Exercise description
Set down every record below exactly as written, but leave out the pictures.

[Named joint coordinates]

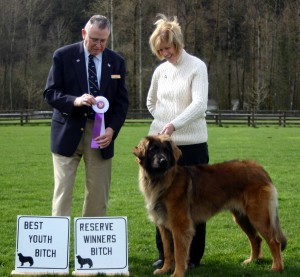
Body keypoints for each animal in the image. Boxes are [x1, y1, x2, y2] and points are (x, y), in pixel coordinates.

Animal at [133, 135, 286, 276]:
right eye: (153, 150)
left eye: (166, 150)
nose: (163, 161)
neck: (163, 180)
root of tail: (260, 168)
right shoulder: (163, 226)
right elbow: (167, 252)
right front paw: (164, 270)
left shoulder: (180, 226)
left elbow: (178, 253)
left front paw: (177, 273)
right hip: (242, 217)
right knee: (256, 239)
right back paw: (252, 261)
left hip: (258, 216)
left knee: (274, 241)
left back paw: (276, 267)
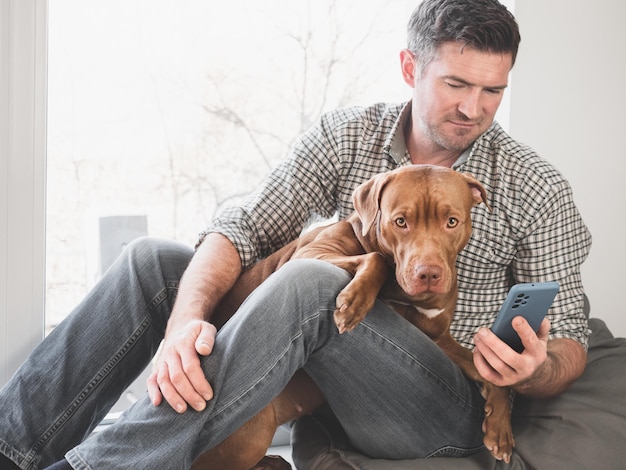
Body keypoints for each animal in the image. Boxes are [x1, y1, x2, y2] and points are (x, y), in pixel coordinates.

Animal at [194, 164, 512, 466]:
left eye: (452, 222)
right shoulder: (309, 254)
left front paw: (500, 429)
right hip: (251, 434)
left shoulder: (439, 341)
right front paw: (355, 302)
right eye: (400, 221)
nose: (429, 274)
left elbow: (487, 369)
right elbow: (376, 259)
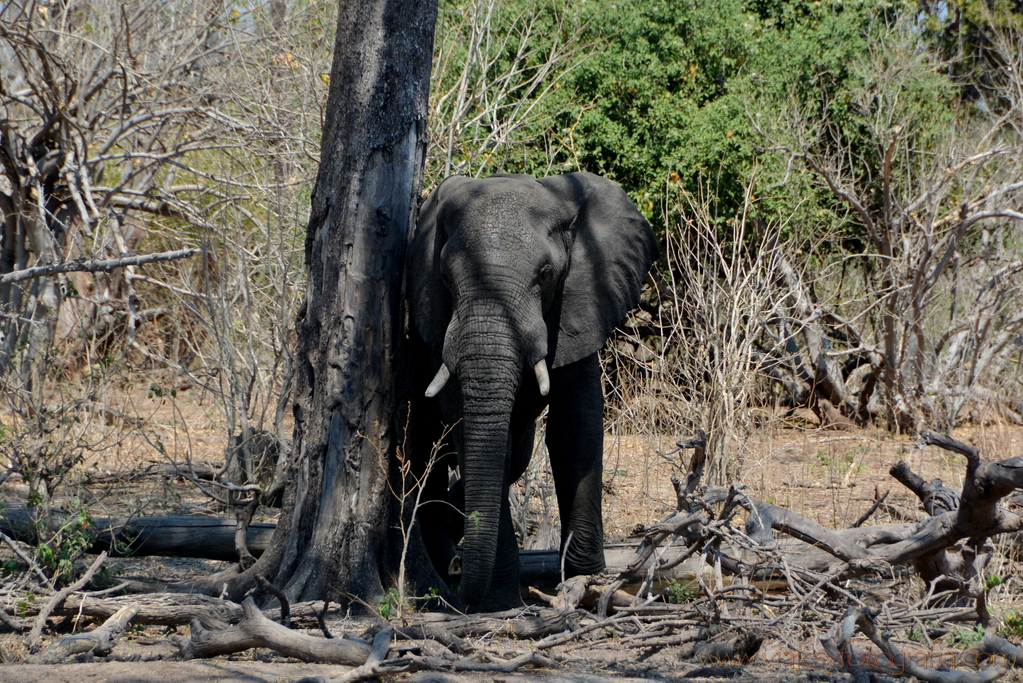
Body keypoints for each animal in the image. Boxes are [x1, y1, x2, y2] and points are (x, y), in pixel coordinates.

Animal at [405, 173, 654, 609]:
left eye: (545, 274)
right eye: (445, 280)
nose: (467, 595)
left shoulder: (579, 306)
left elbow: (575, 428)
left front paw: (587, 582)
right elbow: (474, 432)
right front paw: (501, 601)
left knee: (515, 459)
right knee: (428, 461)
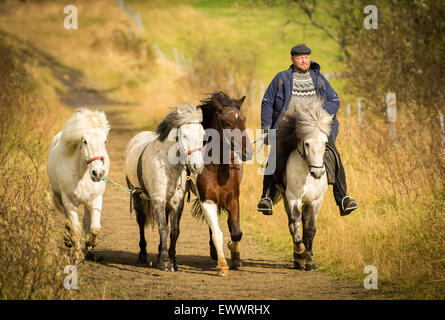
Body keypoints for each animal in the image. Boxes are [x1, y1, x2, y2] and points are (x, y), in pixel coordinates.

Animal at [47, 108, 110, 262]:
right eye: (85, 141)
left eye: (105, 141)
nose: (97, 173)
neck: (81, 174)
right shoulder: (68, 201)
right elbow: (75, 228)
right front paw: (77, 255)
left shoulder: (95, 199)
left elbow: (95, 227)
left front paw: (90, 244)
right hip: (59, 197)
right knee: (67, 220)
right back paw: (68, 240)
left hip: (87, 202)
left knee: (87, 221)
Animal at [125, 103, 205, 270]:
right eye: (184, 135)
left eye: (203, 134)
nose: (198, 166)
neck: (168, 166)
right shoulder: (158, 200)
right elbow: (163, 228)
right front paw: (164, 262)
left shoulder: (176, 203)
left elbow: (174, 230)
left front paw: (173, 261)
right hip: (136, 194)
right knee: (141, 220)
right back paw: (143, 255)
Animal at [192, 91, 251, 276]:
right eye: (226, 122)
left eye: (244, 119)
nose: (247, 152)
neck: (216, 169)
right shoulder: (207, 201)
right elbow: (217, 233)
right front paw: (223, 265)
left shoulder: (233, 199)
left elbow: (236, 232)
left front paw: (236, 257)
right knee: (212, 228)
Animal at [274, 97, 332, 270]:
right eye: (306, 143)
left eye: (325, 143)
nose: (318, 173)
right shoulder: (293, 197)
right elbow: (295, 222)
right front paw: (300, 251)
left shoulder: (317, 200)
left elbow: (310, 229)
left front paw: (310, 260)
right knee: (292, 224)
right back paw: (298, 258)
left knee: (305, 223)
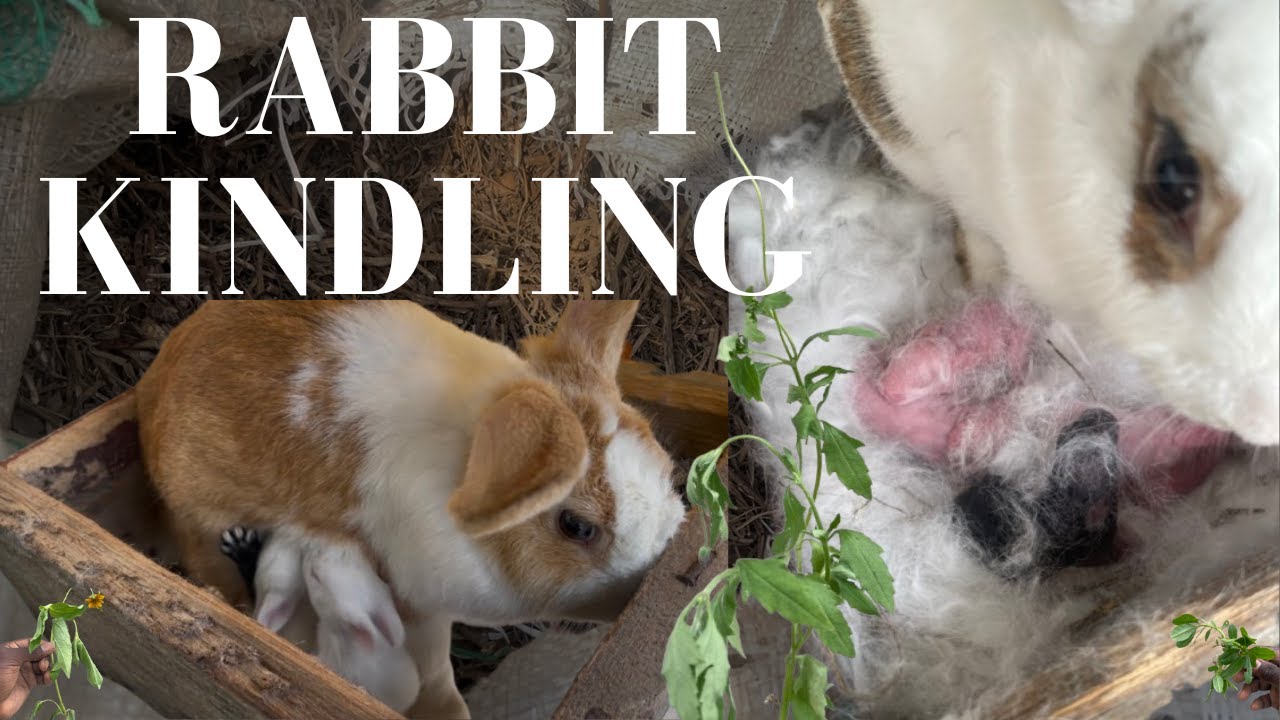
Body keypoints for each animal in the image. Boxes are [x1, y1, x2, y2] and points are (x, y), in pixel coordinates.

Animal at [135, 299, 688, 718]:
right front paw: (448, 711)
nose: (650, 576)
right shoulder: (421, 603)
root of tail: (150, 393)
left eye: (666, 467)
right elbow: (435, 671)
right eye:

Task result
Body keypoints for each animal in the image. Boxes are [x1, y1, x2, y2] and points are (x, y), in pixel coordinates.

Animal at [133, 135, 286, 276]:
right eye: (153, 150)
left eye: (166, 150)
nose: (163, 161)
neck: (163, 180)
root of tail: (260, 168)
right shoulder: (163, 226)
right elbow: (167, 252)
right front paw: (164, 270)
left shoulder: (180, 226)
left elbow: (178, 253)
left front paw: (177, 273)
right hip: (242, 217)
right knee: (256, 239)
right back paw: (252, 261)
left hip: (258, 216)
left knee: (274, 241)
left back paw: (276, 267)
Body keypoints for each animal in the image. Boxes are [x1, y1, x2, y2] and points are (x, y), in pixel coordinates.

Animal at [194, 164, 512, 466]:
left eye: (452, 222)
right shoulder: (309, 254)
left front paw: (500, 429)
right hip: (251, 434)
left shoulder: (439, 341)
right front paw: (355, 302)
right eye: (400, 221)
nose: (429, 274)
left elbow: (487, 369)
right elbow: (376, 259)
Body keypoints for each animal in the image. Boxes are [x1, y1, x2, y2] and points are (x, y), in pixel coordinates.

Animal at [405, 173, 654, 609]:
left eye: (545, 274)
right eye: (445, 280)
nose: (467, 595)
left shoulder: (579, 306)
left elbow: (575, 428)
left front paw: (587, 582)
right elbow: (474, 432)
right front paw: (501, 601)
left knee: (515, 459)
right knee: (428, 461)
Body keypoints for each animal in the image. Boxes are [x1, y1, x2, y2] and points are (x, y), in pixel coordinates.

Animal at [47, 108, 110, 262]:
right eye: (85, 141)
left eye: (105, 141)
nose: (97, 173)
neck: (81, 174)
right shoulder: (68, 201)
right elbow: (75, 228)
right front paw: (77, 255)
left shoulder: (95, 199)
left elbow: (95, 227)
left front paw: (90, 244)
right hip: (59, 197)
right knee: (67, 220)
right back paw: (68, 240)
left hip: (87, 202)
left knee: (87, 221)
Animal at [125, 103, 205, 270]:
right eye: (184, 135)
left eye: (203, 134)
nose: (198, 166)
neck: (168, 166)
right shoulder: (158, 200)
right elbow: (163, 228)
right front paw: (164, 262)
left shoulder: (176, 203)
left elbow: (174, 230)
left front paw: (173, 261)
right hip: (136, 194)
right knee: (141, 220)
right back paw: (143, 255)
Animal at [192, 91, 251, 276]:
right eye: (226, 122)
left eye: (244, 119)
nose: (247, 152)
neck: (216, 169)
right shoulder: (207, 201)
right elbow: (217, 233)
right front paw: (223, 265)
left shoulder: (233, 199)
left elbow: (236, 232)
left front paw: (236, 257)
right knee: (212, 228)
Animal at [274, 97, 332, 270]:
right eye: (306, 143)
left eye: (325, 143)
nose: (318, 173)
right shoulder: (293, 197)
right elbow: (295, 222)
right front paw: (300, 251)
left shoulder: (317, 200)
left elbow: (310, 229)
left front paw: (310, 260)
right knee: (292, 224)
right back paw: (298, 258)
left knee: (305, 223)
Body keypoints for each animal in the image. Boxes are [x1, y1, x2, y2] and points are (x, y), in pixel coordinates.

Animal at [135, 299, 688, 718]:
right front paw: (448, 711)
nose: (650, 576)
right shoulder: (421, 603)
root of tail: (150, 393)
left eye: (666, 467)
right elbow: (435, 671)
right eye:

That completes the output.